2014-07-08 75 views
2

我目前正在使用mysql LOAD DATA INFILE將csv值插入名爲test的表中。當事情變得更加複雜時,到目前爲止所有的東西都非常好。我有另一個表occupations其中包含occupation_id我正在使用test表中的外鍵。原始csv文件僅帶有以下字段First Name,Last Name,Age,Date Of BirthOccupation(請參閱下面的示例值)。我想根據csv文本字段Occupation來計算occupation_id。

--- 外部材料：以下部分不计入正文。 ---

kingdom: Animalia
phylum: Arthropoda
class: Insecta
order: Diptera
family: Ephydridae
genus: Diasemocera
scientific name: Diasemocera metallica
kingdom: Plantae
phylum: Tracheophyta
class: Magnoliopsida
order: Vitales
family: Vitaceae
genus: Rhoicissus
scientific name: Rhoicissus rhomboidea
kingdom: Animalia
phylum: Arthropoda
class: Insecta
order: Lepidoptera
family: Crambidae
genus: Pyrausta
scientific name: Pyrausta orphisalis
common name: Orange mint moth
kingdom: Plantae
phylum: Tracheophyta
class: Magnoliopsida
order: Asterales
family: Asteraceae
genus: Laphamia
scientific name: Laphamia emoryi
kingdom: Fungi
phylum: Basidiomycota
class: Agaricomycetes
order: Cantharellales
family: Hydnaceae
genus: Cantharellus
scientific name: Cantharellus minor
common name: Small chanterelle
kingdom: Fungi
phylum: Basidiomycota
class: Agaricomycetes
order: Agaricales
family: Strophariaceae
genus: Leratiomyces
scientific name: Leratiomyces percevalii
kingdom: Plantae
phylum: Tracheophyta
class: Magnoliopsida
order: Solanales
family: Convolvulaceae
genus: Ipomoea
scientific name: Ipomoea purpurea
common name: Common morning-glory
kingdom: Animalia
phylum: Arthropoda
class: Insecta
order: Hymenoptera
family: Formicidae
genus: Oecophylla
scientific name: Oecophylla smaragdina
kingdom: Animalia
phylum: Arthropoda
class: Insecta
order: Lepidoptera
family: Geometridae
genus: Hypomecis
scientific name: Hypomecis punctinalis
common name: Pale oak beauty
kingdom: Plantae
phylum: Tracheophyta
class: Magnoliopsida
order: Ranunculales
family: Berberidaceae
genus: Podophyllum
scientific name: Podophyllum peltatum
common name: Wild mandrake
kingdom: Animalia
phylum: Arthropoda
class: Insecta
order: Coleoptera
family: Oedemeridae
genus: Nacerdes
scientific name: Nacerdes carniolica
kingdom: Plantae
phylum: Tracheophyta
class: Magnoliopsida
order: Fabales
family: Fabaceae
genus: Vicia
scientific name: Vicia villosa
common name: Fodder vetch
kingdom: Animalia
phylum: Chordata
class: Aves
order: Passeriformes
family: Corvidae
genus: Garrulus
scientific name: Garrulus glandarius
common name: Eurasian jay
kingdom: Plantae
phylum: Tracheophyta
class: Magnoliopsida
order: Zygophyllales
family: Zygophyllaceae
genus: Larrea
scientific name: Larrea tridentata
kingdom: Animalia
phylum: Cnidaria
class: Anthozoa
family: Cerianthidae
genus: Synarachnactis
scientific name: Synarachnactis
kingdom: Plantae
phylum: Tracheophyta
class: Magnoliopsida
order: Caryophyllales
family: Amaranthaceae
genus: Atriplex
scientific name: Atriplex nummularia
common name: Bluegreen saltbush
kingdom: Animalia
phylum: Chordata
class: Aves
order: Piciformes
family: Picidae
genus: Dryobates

這怎麼可能?在csv file表字段值和外鍵 - LOAD DATA INFILE

列標題各自的價值

+------------+-----------+-----+---------------+------------+ 
| First Name | Last Name | Age | Date of Birth | Occupation | 
+------------+-----------+-----+---------------+------------+ 
| Lionel  | Messi  | 27 | 6/24/1987  | Soccer  | 
| Michael | Jordan | 51 | 2/17/1963  | Basketball | 
| Lebron  | James  | 30 | 12/30/1984 | Actor  | 
+------------+-----------+-----+---------------+------------+ 

occupation

+---------------+-----------------+ 
| occupation_id | occupation_name | 
+---------------+-----------------+ 
|    1 | Basketball  | 
|    2 | Soccer   | 
|    3 | Actor   | 
+---------------+-----------------+ 

結果CSV後插入到表test

+------------+-----------+-----+-------------+---------------+-----------------+ 
| first_name | last_name | age | dob  | occupation_id | occupation_name | 
+------------+-----------+-----+-------------+---------------+-----------------+ 
| Lionel  | Messi  | 27 | 1987-06-24 |    2 | Soccer   | 
| Michael | Jordan | 51 | 1963-02-17 |    1 | Basketball  | 
| Lebron  | James  | 30 | 1984-30-12 |    3 | Actor   | 
+------------+-----------+-----+-------------+---------------+-----------------+ 

PHP/SQL - 我的查詢到目前爲止

$db_insert = $db_con->prepare("LOAD DATA LOCAL INFILE '".$filename."' 
    INTO TABLE test FIELDS TERMINATED BY ',' 
    OPTIONALLY ENCLOSED BY '\"' 
    LINES TERMINATED BY '\r\n' 
    IGNORE 1 LINES 
    (@column1, @column2, @column3, @column4, @column5) 
    SET [email protected], [email protected], [email protected], dob = STR_TO_DATE(@column4, '%m/%d/%Y'), [email protected] 
"); 
$db_insert->execute(); 

回答

1

我不會在LOAD DATA聲明中試圖做到這一點。從理論上講,您可以在LOAD DATA聲明中執行子查詢來查找相應的occupation_id,但即使可以,也會損害批量加載的性能。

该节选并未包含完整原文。